Companies who take data privacy seriously all have five things in common. If you are advocating for better data privacy in your organisation, you want to start with a security programme that supports these efforts. Such a programme has a few common characteristics:
Prioritising the protection of data and systems starts at the top. The entire executive team, including the CEO and the Board, must know that security is a key priority for your organisation. Otherwise, when it comes to allocating finances and resources, security will take a back seat. This can seem daunting, but it’s actually becoming less difficult to receive this sort of leadership buy-in. For those who ever need a good selling point, just look at the volume and tone of press coverage after some of the most recent data breaches.
Explicitly identify and designate one individual who is responsible for overall security and privacy at the company. This means building out a C-level position to own all aspects of security and privacy, as well as legal and compliance risks. Not only will this ensure that there is a holistic, comprehensive approach to the security and privacy strategy, but it will also help further leadership buy-in by giving security a seat at the executive table and decision-making process. By having security and privacy at the company leadership level, the group can better work with the business by planning for organizational initiatives rather than being surprised by them.
It’s no surprise that a lot of security and privacy incidents within an enterprise are related to human errors. With tight deadlines and busy schedules, it can be attractive for ambitious, well-intentioned employees to cut corners, and security is usually one of the first areas to take a hit. Reusing passwords, using easily-guessed passwords, sharing credentials, leaving work devices unattended or unlocked, and mistakenly clicking on malicious links are just a few common employee practices that result in breaches.
Employees have a job to do, and if security hinders them rather than helps them, they will work around controls they don’t understand. Companies that take security and privacy seriously run programmes that are designed to ensure every employee knows, understands, and follows company security and privacy protocols. These programmes also have clear expectations and consequences for failure to abide by the policies. To be clear, this doesn’t—and shouldn’t—mean leading with fear. It means taking the time to educate different groups of people about the negative impact a data breach could have on revenue, safety, and overall company health and reputation. The best security and privacy teams focus on enabling employees to do their best work by enabling them to do security right.

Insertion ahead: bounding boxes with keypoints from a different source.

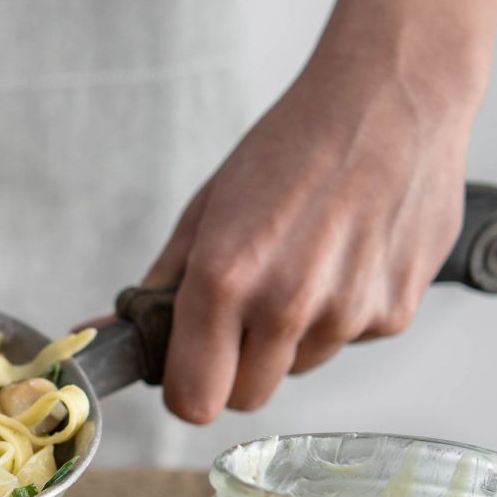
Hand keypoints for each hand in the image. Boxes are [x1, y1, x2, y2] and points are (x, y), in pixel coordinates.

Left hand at [143, 49, 474, 423]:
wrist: (392, 95)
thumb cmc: (292, 146)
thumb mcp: (206, 210)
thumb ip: (158, 285)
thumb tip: (101, 334)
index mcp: (225, 279)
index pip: (195, 401)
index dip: (189, 387)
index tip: (192, 365)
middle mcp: (286, 305)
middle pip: (247, 396)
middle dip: (239, 365)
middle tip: (248, 305)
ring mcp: (347, 314)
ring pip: (300, 366)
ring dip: (294, 333)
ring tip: (308, 260)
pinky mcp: (396, 313)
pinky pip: (351, 340)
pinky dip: (345, 311)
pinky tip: (349, 254)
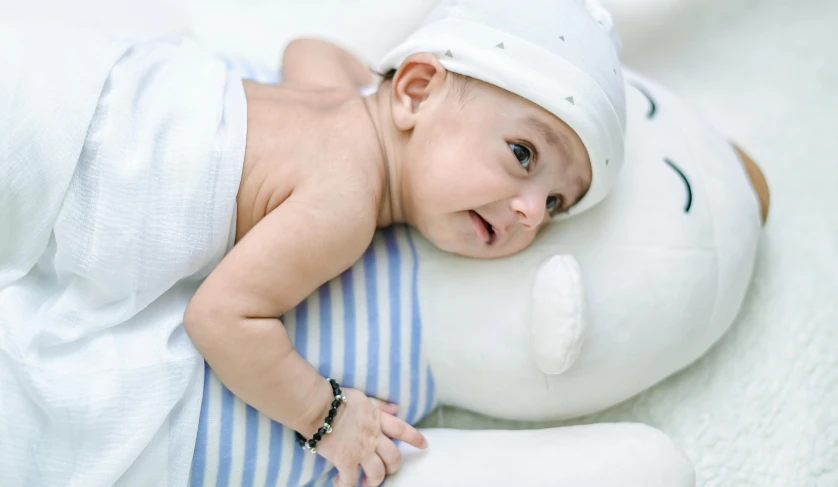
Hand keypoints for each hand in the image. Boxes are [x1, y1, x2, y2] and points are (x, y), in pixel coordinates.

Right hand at [311, 388, 426, 486]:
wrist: (318, 407)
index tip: (424, 445)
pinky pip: (351, 480)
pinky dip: (347, 485)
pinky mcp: (345, 461)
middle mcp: (373, 437)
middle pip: (393, 458)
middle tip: (386, 471)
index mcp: (378, 420)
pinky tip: (340, 483)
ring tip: (365, 482)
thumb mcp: (363, 398)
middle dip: (392, 468)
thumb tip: (396, 408)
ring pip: (377, 473)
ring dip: (373, 481)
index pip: (402, 430)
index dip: (415, 438)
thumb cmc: (336, 399)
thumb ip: (380, 405)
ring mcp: (361, 451)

Having a good governance framework won’t matter if users aren’t familiar with the processes and policies involved. After all, it’s important to ensure that the plan can actually be implemented. It’s also critical to know how to measure the success of the programme. The ability to demonstrate the return on investment (ROI) for security products and services is invaluable to CEOs and the Board. Return on mitigation (ROM) is another valuable metric. This shifts the conversation from the potential losses of risk as business gains by calculating how much would not be lost through effective mitigation.
While no company wants to deal with a data breach, companies that prepare for doing so before it happens weather the storm better. After you get compromised is a terrible time to draft the notification to the board and your customers, and is just as bad for figuring out how to determine what happened and stop it. A clear, and tested, response plan helps all parties involved know what to do, what their role is, and how to communicate internally and externally.